--- START ---

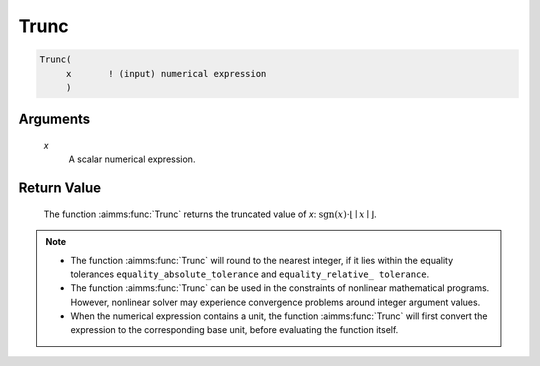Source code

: .. aimms:function:: Trunc(x)

.. _Trunc:

Trunc
=====

.. code-block:: aimms

    Trunc(
         x       ! (input) numerical expression
         )

Arguments
---------

    *x*
        A scalar numerical expression.

Return Value
------------

    The function :aimms:func:`Trunc` returns the truncated value of *x*:
    :math:`\textrm{sgn} \left( x \right) \cdot \lfloor \mid x \mid \rfloor`.

.. note::

    -  The function :aimms:func:`Trunc` will round to the nearest integer, if it lies
       within the equality tolerances ``equality_absolute_tolerance`` and
       ``equality_relative_ tolerance``.

    -  The function :aimms:func:`Trunc` can be used in the constraints of nonlinear
       mathematical programs. However, nonlinear solver may experience
       convergence problems around integer argument values.

    -  When the numerical expression contains a unit, the function :aimms:func:`Trunc`
       will first convert the expression to the corresponding base unit,
       before evaluating the function itself.

.. seealso::

    The functions :aimms:func:`Ceil`, :aimms:func:`Floor`, :aimms:func:`Round`, :aimms:func:`Precision`. Arithmetic
    functions are discussed in full detail in Section 6.1.4 of the Language
    Reference. Numeric tolerances are discussed in Section 6.1.4 of the
    `Language Reference <https://documentation.aimms.com/_downloads/AIMMS_ref.pdf>`__.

--- END ---

* **Activity**:
All of the entries above need to be repeated exactly, minus the pictures.

* **Problem solution**:
Source code

: .. aimms:function:: Trunc(x)

.. _Trunc:

Trunc
=====

.. code-block:: aimms

    Trunc(
         x       ! (input) numerical expression
         )

Arguments
---------

    *x*
        A scalar numerical expression.

Return Value
------------

    The function :aimms:func:`Trunc` returns the truncated value of *x*:
    :math:`\textrm{sgn} \left( x \right) \cdot \lfloor \mid x \mid \rfloor`.

.. note::

    -  The function :aimms:func:`Trunc` will round to the nearest integer, if it lies
       within the equality tolerances ``equality_absolute_tolerance`` and
       ``equality_relative_ tolerance``.

    -  The function :aimms:func:`Trunc` can be used in the constraints of nonlinear
       mathematical programs. However, nonlinear solver may experience
       convergence problems around integer argument values.

    -  When the numerical expression contains a unit, the function :aimms:func:`Trunc`
       will first convert the expression to the corresponding base unit,
       before evaluating the function itself.

.. seealso::

    The functions :aimms:func:`Ceil`, :aimms:func:`Floor`, :aimms:func:`Round`, :aimms:func:`Precision`. Arithmetic
    functions are discussed in full detail in Section 6.1.4 of the Language
    Reference. Numeric tolerances are discussed in Section 6.1.4 of the
    `Language Reference <https://documentation.aimms.com/_downloads/AIMMS_ref.pdf>`__.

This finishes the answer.